「インターネットの父」ヴィント・サーフ氏、Googleを退任へ
Googleの副社長兼チーフ・インターネット・エバンジェリストを務めるヴィント・サーフ氏が、近く同社を退任することがカンファレンスで明らかになった。サーフ氏はTCP/IPを開発した「インターネットの父」の1人。在籍20年での退任となり、イベントではAIエージェントの標準規格化の必要性についても語った。
米Googleで副社長兼チーフ・インターネット・エバンジェリストを務めるヴィント・サーフ氏(83)が、1週間後に同社を退任する──。米非営利団体Laude Institute主催のカンファレンス「Open Frontier」のパネルディスカッションで明らかになった。
サーフ氏は、ロバート・カーン氏と共にインターネットの基盤技術であるTCP/IPプロトコルを1970年代に開発した人物として知られ、「インターネットの父」の1人と称される。この功績により2004年にACMチューリング賞を受章したほか、日本国際賞やクイーン・エリザベス工学賞など数多くの国際的な賞を受けている。Googleに加わる以前は、米通信大手MCIで技術戦略担当の上級副社長などを歴任していた。
サーフ氏は2005年10月にGoogle入りし、20年以上にわたって副社長兼チーフ・インターネット・エバンジェリストとして、インターネット標準化やグローバルな政策議論への関与を続けてきた。
退任を明らかにしたのは、RISCプロセッサアーキテクチャの共同開発者として知られるカリフォルニア大学バークレー校のデイブ・パターソン氏。同氏はこのパネルの人選を進める過程でサーフ氏の退任を知ったといい、「このパネルを準備する中で、ヴィント(サーフ氏)はGoogleに20年以上在籍しており、今日から1週間後に退任することを知った。素晴らしいキャリアに拍手を送ろう」と会場で明かし、大きな拍手が送られた。Googleからの正式発表はまだない。

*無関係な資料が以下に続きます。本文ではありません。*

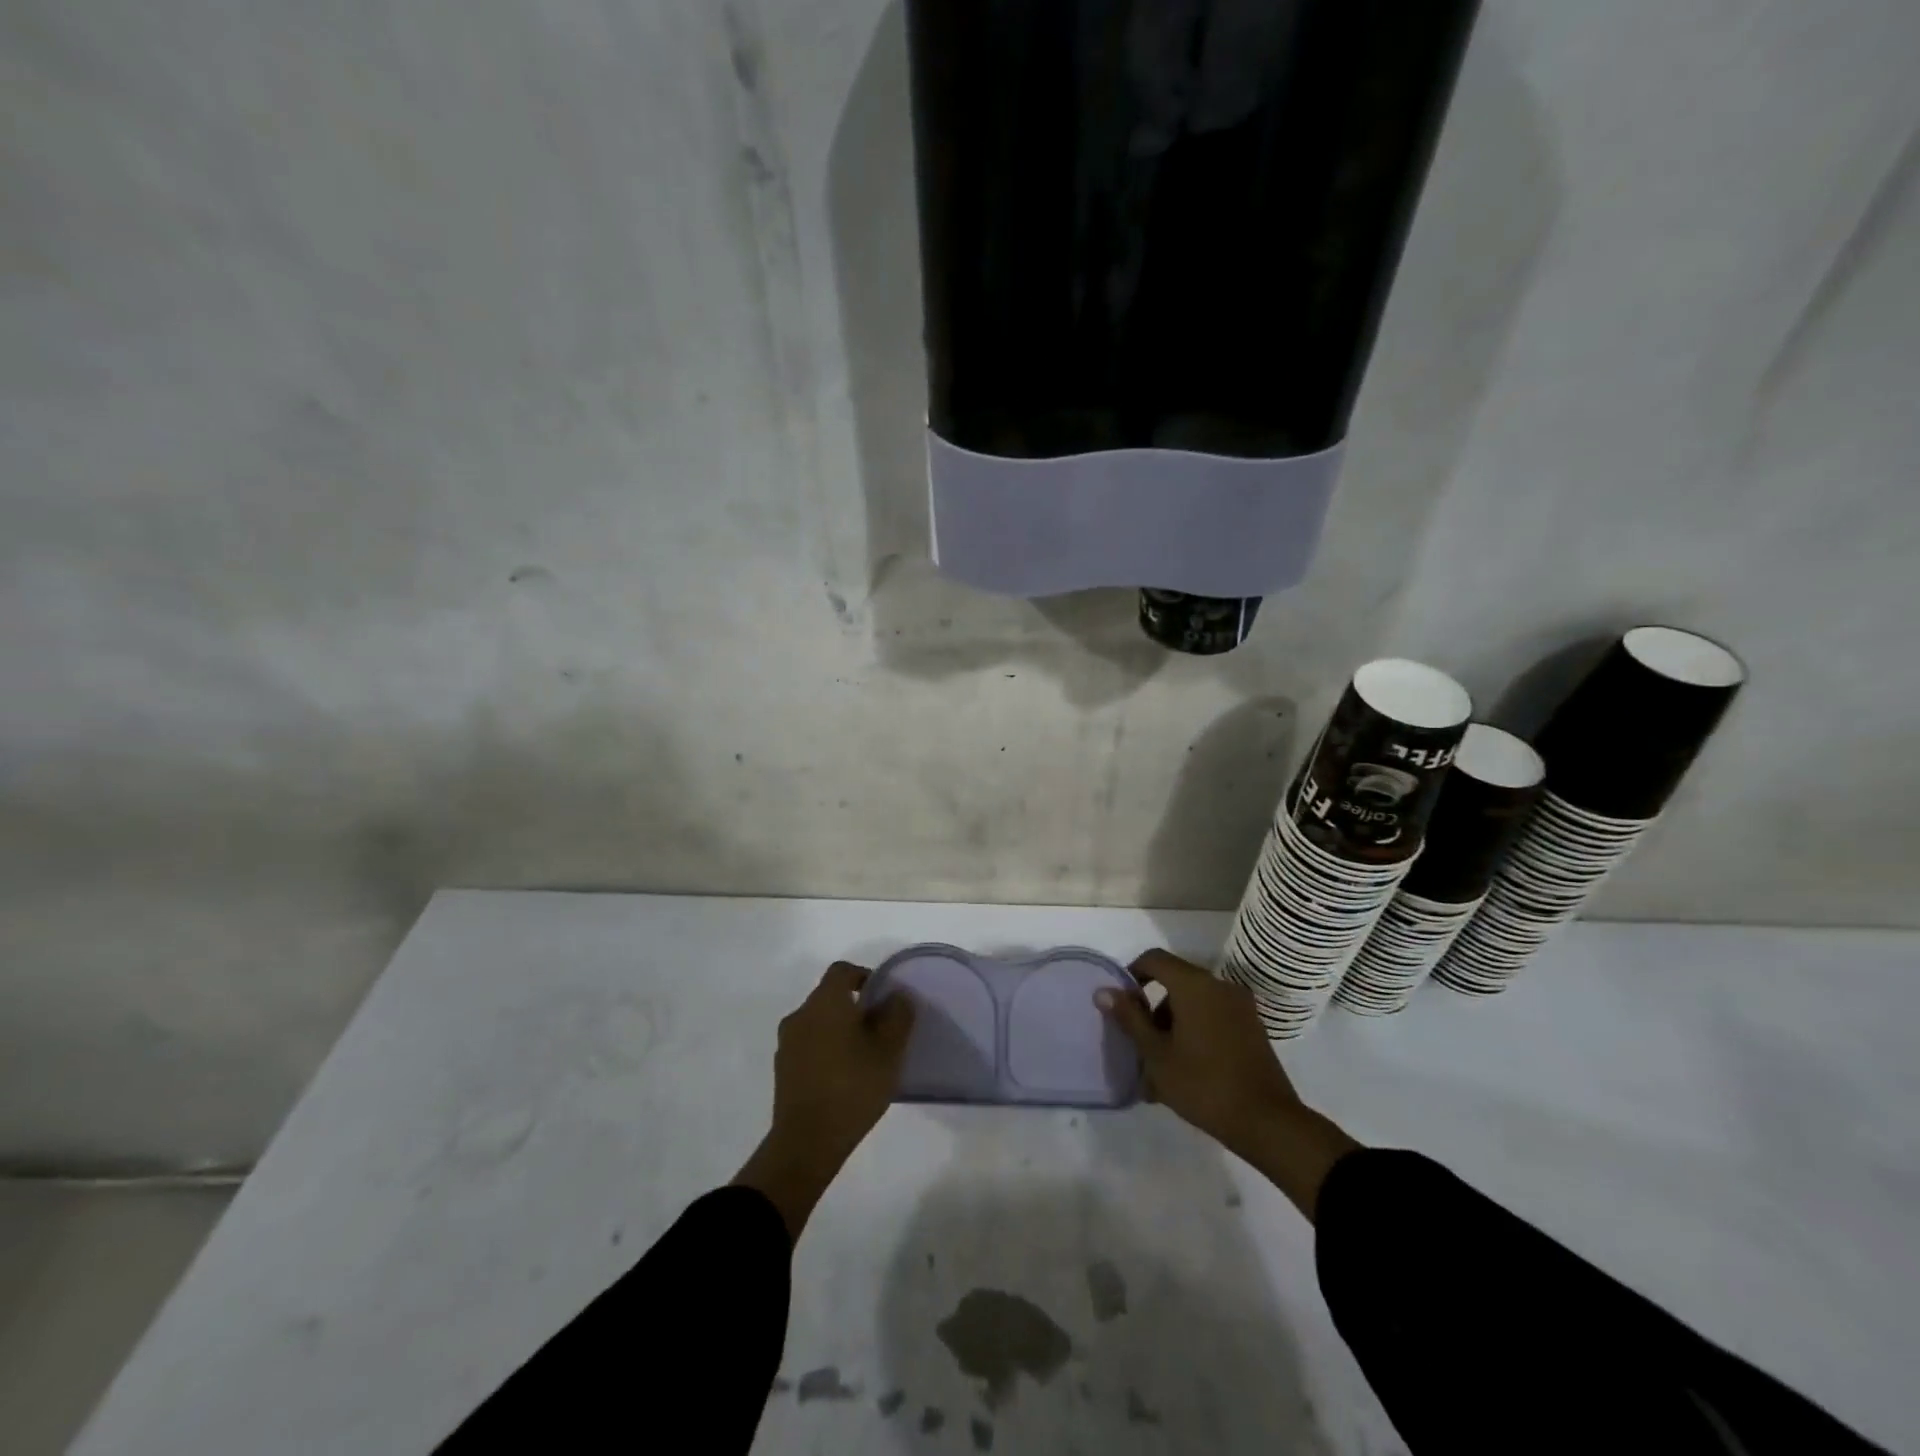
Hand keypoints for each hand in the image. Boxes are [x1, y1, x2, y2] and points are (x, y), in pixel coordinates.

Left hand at [733, 962, 914, 1238]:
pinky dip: (825, 1051)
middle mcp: (800, 1015)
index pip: (842, 971)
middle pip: (829, 997)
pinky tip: (843, 1077)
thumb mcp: (889, 1050)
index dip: (864, 976)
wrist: (806, 1143)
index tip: (883, 996)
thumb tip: (896, 996)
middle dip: (854, 1007)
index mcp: (825, 1002)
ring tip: (863, 1056)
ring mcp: (787, 1044)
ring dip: (839, 1030)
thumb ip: (897, 1016)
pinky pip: (808, 1047)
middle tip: (880, 1030)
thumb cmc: (852, 1087)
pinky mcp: (782, 1070)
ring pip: (818, 1023)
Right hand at [1097, 949, 1359, 1219]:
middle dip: (1152, 1010)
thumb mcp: (1156, 1054)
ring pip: (1194, 1004)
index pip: (1154, 959)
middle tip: (1139, 1045)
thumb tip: (1104, 991)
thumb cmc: (1203, 1084)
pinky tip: (1186, 1072)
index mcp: (1194, 985)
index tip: (1121, 1005)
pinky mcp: (1252, 1029)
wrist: (1267, 1122)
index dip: (1132, 974)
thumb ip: (1129, 1018)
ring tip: (1160, 1070)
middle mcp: (1219, 986)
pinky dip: (1194, 1034)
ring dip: (1172, 1026)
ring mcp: (1240, 1007)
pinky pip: (1213, 1019)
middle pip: (1175, 983)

サーフ氏自身は、退任そのものについてはほとんど言及せず、パネルの多くの時間をAIエージェントに関する議論に充てた。エージェント同士の通信手段として自然言語を用いることには懐疑的な立場を示し、「英語が最善の選択だとは思わない。柔軟性はあるが曖昧さも伴う。エージェント間のやりとりには精度こそが重要だ」と述べたほか、伝言ゲームになぞらえ、複数のAIエージェントが自然言語でやり取りする様子を「見ていて恐ろしくなる」と表現した。さらに、複数のAIエージェントが協調して動く「エージェント型AI」の広がりが、業界全体を再びオープンな標準規格へと向かわせるとの見方を示した。

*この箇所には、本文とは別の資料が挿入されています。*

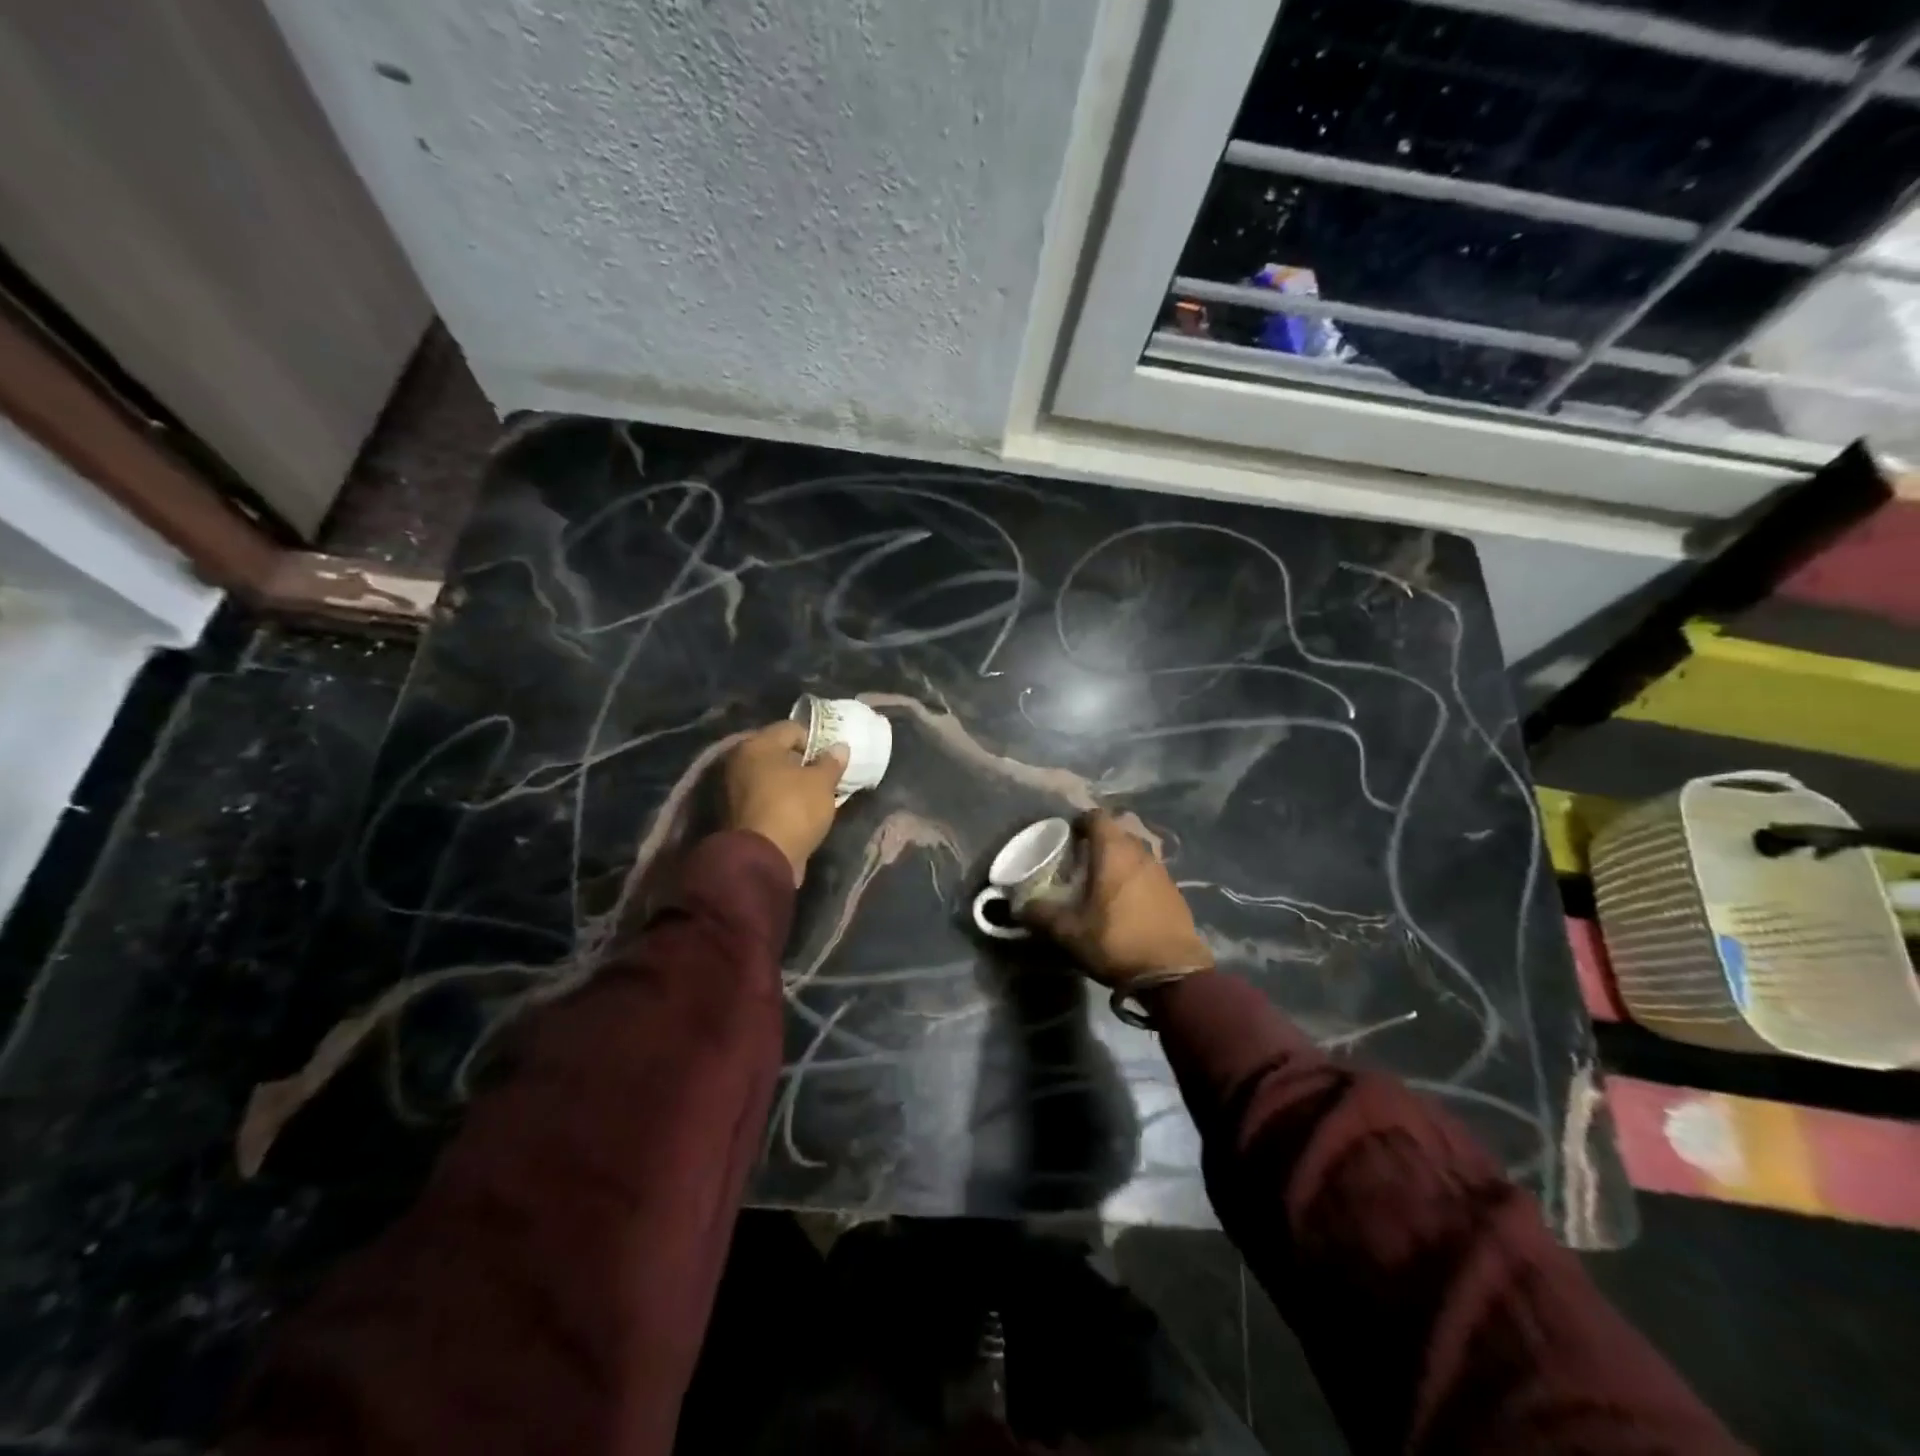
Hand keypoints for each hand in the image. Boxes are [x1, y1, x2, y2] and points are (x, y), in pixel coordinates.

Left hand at [724, 721, 847, 883]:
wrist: (762, 859)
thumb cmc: (794, 809)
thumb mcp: (822, 783)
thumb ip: (832, 762)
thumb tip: (840, 747)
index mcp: (757, 744)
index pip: (791, 728)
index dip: (816, 740)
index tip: (831, 759)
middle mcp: (739, 761)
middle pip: (778, 753)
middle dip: (802, 762)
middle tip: (824, 776)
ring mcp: (733, 788)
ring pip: (770, 777)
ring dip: (790, 783)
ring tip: (814, 796)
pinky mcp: (735, 814)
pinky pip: (764, 798)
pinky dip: (780, 801)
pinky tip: (799, 812)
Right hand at [1022, 811, 1212, 989]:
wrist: (1173, 973)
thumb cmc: (1116, 941)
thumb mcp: (1069, 932)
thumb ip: (1041, 914)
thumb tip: (1020, 906)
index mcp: (1113, 851)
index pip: (1096, 816)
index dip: (1079, 822)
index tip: (1066, 837)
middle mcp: (1140, 852)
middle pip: (1117, 831)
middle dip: (1098, 840)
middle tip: (1079, 860)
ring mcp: (1161, 870)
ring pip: (1135, 851)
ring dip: (1118, 859)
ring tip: (1101, 881)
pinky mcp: (1174, 890)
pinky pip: (1148, 871)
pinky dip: (1134, 876)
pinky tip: (1125, 900)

パターソン氏が70年代に大学院生として初めてサーフ氏に会った際の思い出として「彼はいつもシャツにネクタイ姿だった、私が知る中で最もおしゃれなコンピュータ科学者だ」と振り返ると、サーフ氏は笑いながら「その通りだ。ベストも着ていた。長髪や鼻ピアスではなく、服装で人と違うことをアピールしたかったんだ」と応じた。